Advertorial

Hati-Hati di Dunia Maya, Keamanan Siber Indonesia Masih Lemah

Kompas.com - 30/11/2017, 11:29 WIB

Masih ingat ransomware WannaCry? Sekitar Mei 2017 lalu, pengguna internet tanah air sempat dihebohkan dengan teror siber dari ransomware tersebut. Tak hanya pengguna individual, beberapa perusahaan bahkan lembaga masyarakat pun tak pelak menjadi korban.

WannaCry menyandera basis data pemilik dan meminta sejumlah uang sebagai tebusannya. Beruntungnya, serangan ini tak berlangsung lama. Namun, serangan itu merupakan menjadi salah satu bukti bahwa keamanan siber di Indonesia masih rendah dan harus terus ditingkatkan.
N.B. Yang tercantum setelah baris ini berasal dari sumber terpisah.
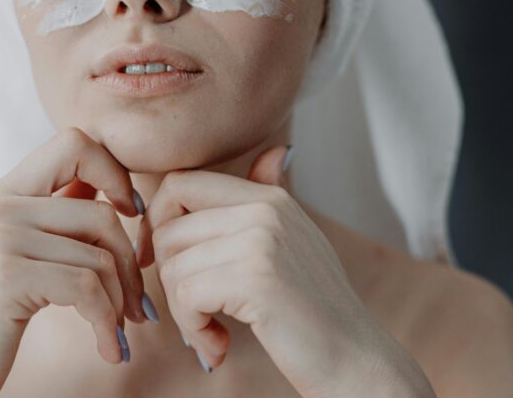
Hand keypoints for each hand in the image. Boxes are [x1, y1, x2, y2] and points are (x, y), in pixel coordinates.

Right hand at [0, 128, 147, 397]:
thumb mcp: (16, 254)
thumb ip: (54, 218)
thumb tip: (110, 191)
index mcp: (3, 192)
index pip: (75, 142)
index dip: (115, 174)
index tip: (129, 215)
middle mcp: (0, 204)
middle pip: (101, 213)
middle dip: (130, 264)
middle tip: (136, 306)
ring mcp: (1, 237)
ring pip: (100, 257)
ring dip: (121, 303)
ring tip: (119, 332)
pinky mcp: (6, 276)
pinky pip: (87, 290)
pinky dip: (108, 325)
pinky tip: (109, 350)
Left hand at [135, 146, 434, 396]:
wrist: (355, 361)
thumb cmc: (316, 312)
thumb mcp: (295, 242)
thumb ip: (271, 199)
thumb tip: (273, 152)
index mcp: (269, 197)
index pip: (180, 183)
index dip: (157, 223)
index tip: (161, 263)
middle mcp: (265, 208)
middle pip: (168, 229)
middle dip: (169, 279)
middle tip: (195, 312)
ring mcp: (261, 239)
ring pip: (172, 265)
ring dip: (182, 312)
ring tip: (213, 334)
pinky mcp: (255, 277)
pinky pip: (185, 295)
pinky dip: (193, 328)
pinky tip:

Kondisi ini pun didukung oleh laporan The Global Cybersecurity Index 2017 yang dirilis oleh UN International Telecommunication Union (ITU). Dalam laporan itu, Indonesia menduduki posisi rendah dalam hal keamanan siber.

Indonesia berada di peringkat ke-70 dari 195 negara dengan skor 0,424. Sebaliknya, negara tetangga yaitu Singapura berada di posisi puncak, disusul oleh Amerika Serikat di peringkat kedua, dan Malaysia di posisi ketiga dengan skor 0,893.

Menurut Menteri Komunikasi dan Informatika Rudiantara, kondisi ini kurang lebih serupa dengan negara di Amerika selatan seperti Brazil. Ia pun mengakui bahwa lemahnya keamanan siber di Indonesia mengakibatkan tingginya serangan siber di tanah air.

"Indonesia masuk 10 besar negara yang terkena serangan setiap saat. Terlihat betapa vulnerable-nya masalah keamanan siber di Indonesia," kata Rudiantara.

Menurut catatan Indonesia Security Incident Response Team on Internet Infrastructure (ID-SIRTII), sejak bulan Januari hingga Juli  2017 lalu terdapat 177,3 juta serangan siber terhadap Indonesia. Jika dihitung, kurang lebih 836.200 serangan siber terjadi setiap harinya. Serangan yang terjadi biasanya berupa fraud dan malware.

Melihat keadaan ini, Rudiantara memastikan pemerintah tidak tinggal diam. Salah satu langkah nyata adalah dengan terbitnya Peraturan Presiden No. 53 tahun 2017 tentang pembentukan Badan Siber dan Sandi Negara (BSSN). Prosesnya kini telah sampai pada penataan susunan organisasi.

Kementerian Komunikasi dan Informatika pun melakukan seleksi dan pelatihan 100 orang dengan kemampuan keamanan siber melalui program “Born to Protect”. Program ini pun akan dilakukan di sepuluh kota besar di  Indonesia. Langkah-langkah ini dilakukan semata untuk terus meningkatkan keamanan siber di Indonesia.